Energy Voices


photot for reema nanavaty

Helen Watts
Senior Director, Global Partnerships, Student Energy

Student Energy in action

What energy solutions have you or your organization been working on?

This year Student Energy has leveraged our growth as an organization as the global youth climate and energy movement has grown steadily over the last several years. We are working to strengthen our core programs and better understand the needs of our youth network to accelerate global action on energy and recognition of youth as critical enablers of solutions.

Highlights of our most recent phase of growth include: growing our network to 47 Student Energy Chapters on post-secondary campuses in 22 countries, who engaged over 16,000 youth in 2020 alone. We launched the first Leaders Fellowship cohort last year, with 47 global teams completing their 10-month program, and this year we have brought on close to 200 fellows into the second cohort in response to overwhelming demand for the program.

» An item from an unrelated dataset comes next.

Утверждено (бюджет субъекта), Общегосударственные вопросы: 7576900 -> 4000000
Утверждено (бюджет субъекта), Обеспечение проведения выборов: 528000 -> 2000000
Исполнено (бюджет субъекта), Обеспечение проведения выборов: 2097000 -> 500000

The Global Youth Outlook survey is now available in eight languages, and we are working with a global youth team of Regional Coordinators to reach 50,000 young people in the lead-up to COP26. Early findings from the Outlook have shown that over 50% of young people want their government to commit to a net zero target by 2030, and less than 20% of youth 18-30 feel their perspectives and values on energy issues are not valued by business and government.

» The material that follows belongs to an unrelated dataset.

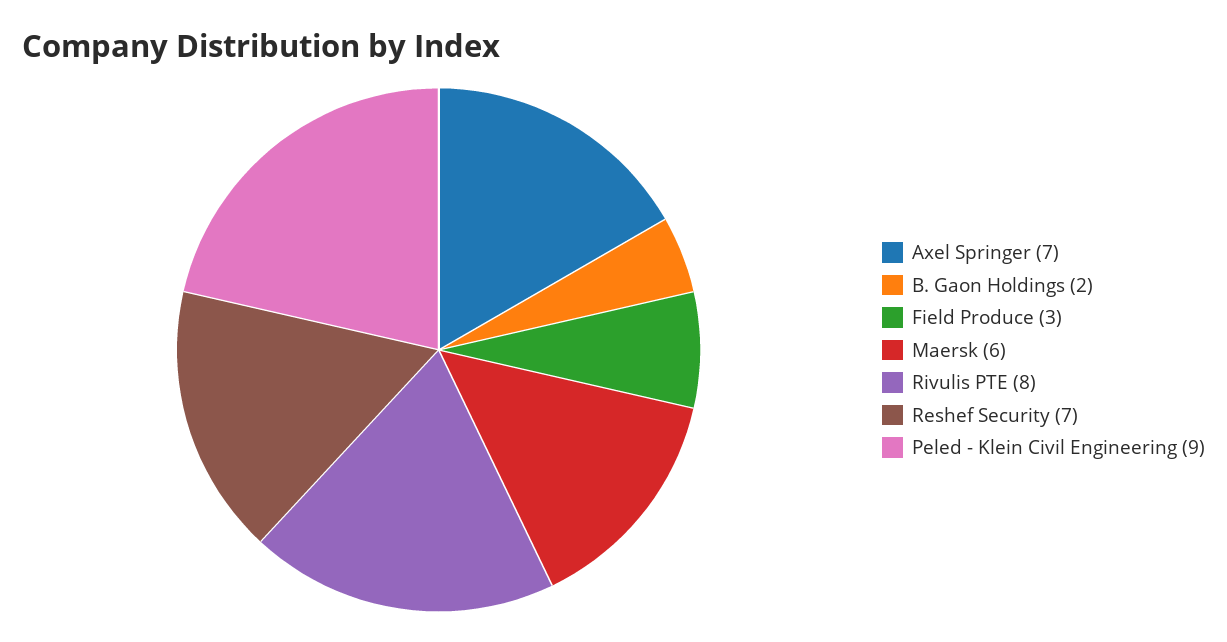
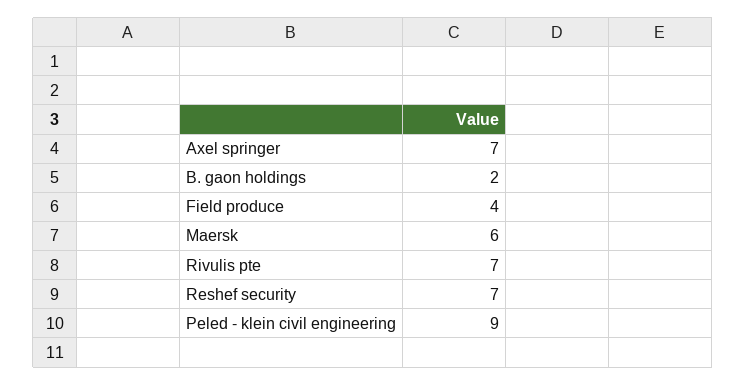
Field Produce: 3 -> 4
Rivulis PTE: 8 -> 7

Our Energy System Map and video users skyrocketed this past year, reaching over 10 million users, as more students and educators turned to digital energy learning resources. Just last year, we launched the new Energy System Map at, featuring the new “Influences” layer, to help young people understand how to change the energy system.

We provided $120,000 in funding directly to young people to support them with honorariums and awards to help them take action on energy, and are working on an even more ambitious direct-to-youth funding strategy for 2021 where we aim to unlock a new funding mechanism for youth solutions at scale.

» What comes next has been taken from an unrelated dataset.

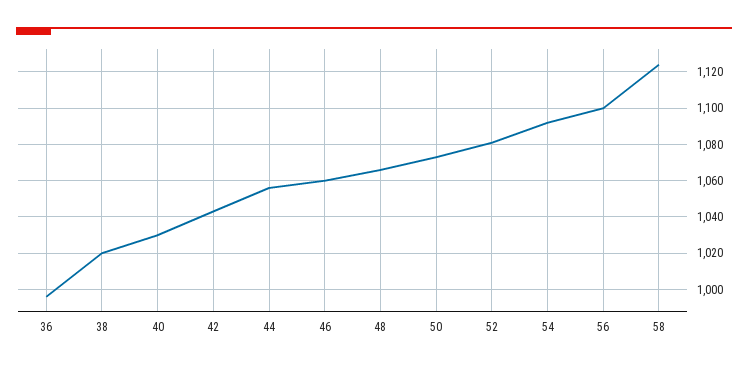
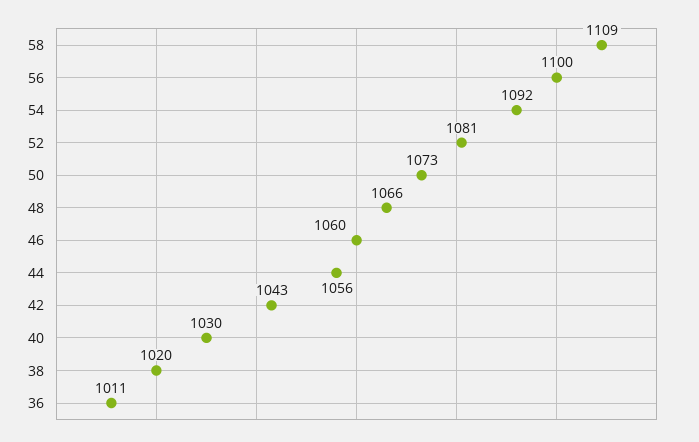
36: 995 -> 1011
58: 1125 -> 1109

To date Student Energy has now partnered with 90 organizations to make space for youth, and we’ve developed new models for intergenerational collaboration that will continue to expand through 2021.

As a youth-led organization, we are excited to see that youth leadership for bold, just climate action is being recognized more often on the global stage. We are hopeful this recognition will grow into more meaningful support and resources for youth-led climate and energy solutions in 2021 and beyond. To make this happen, there is much more that organizations, governments, and those in power need to do to fully empower and equip youth with the tools and resources they need to take action.

Why is the High-level Dialogue on Energy important at this time?

Youth as a critical enabler of solutions is such an under-researched area, and to date there have been no global datasets on how youth think about and want to act on achieving universal clean energy access by 2030. For Student Energy and for me, the High-level Dialogue on Energy came at a critical time where global consciousness of youth movements on climate is at an all time high, and Student Energy is undertaking the first global research initiative on youth perspectives and motivations for accelerating the clean energy transition.

We are working to leverage these insights from the Youth Outlook, as well as insights from youth that we worked with UNDP to gather through a global youth engagement process this past month, to inform the HLDE roadmaps and centre youth in the global energy agenda for the very first time.

There are many reasons that youth should be underscored in the HLDE roadmap as a critical enabler of solutions. Youth make up a significant public advocacy body pushing for clean energy and access policies from their local and national governments. And youth are our collective solution to “future proof” commitments and action taken now — by engaging youth and getting buy-in, we can sustain action on SDG 7 in the long-term.

Can you give a preview of what commitments you might include in a potential Energy Compact by your organization?

The consortium of youth participating in the HLDE Technical Working Groups are seriously considering pursuing a Youth Energy Compact. Some commitments we might include would be:

  • Significant investments in youth incubation platforms and a more inclusive range of financial support for young people accessing clean energy capacity-building programs and seeking financial support for their projects and social innovations. This will support young entrepreneurs and intrapreneurs working on integrated solutions and new technologies while also ensuring that they become viable at industry scale.
  • Supporting youth movements to gain traction and credibility with their influence on decision-making. Governments have a responsibility to consult directly with youth through programs like advisory councils, compensate youth for their time, and proactively invite youth to participate, with an imperative to reach diverse communities of youth.
  • Ensure youth have access to education and training that enables them to think critically and develop relevant capabilities and apply their motivation and knowledge to practical solutions. If young people are not supported to be competitive in a changing future of work, many sectors will continue to struggle to find and employ talent that can sustain this transition in the energy industry. The talent and knowledge gap presents a significant risk to achieving universal clean energy access by 2030. Also, it is imperative that evidence-based climate science and the level of urgency required for action is communicated to students seeking careers in the energy sector to foster critical thinking and decision-making for future career choices.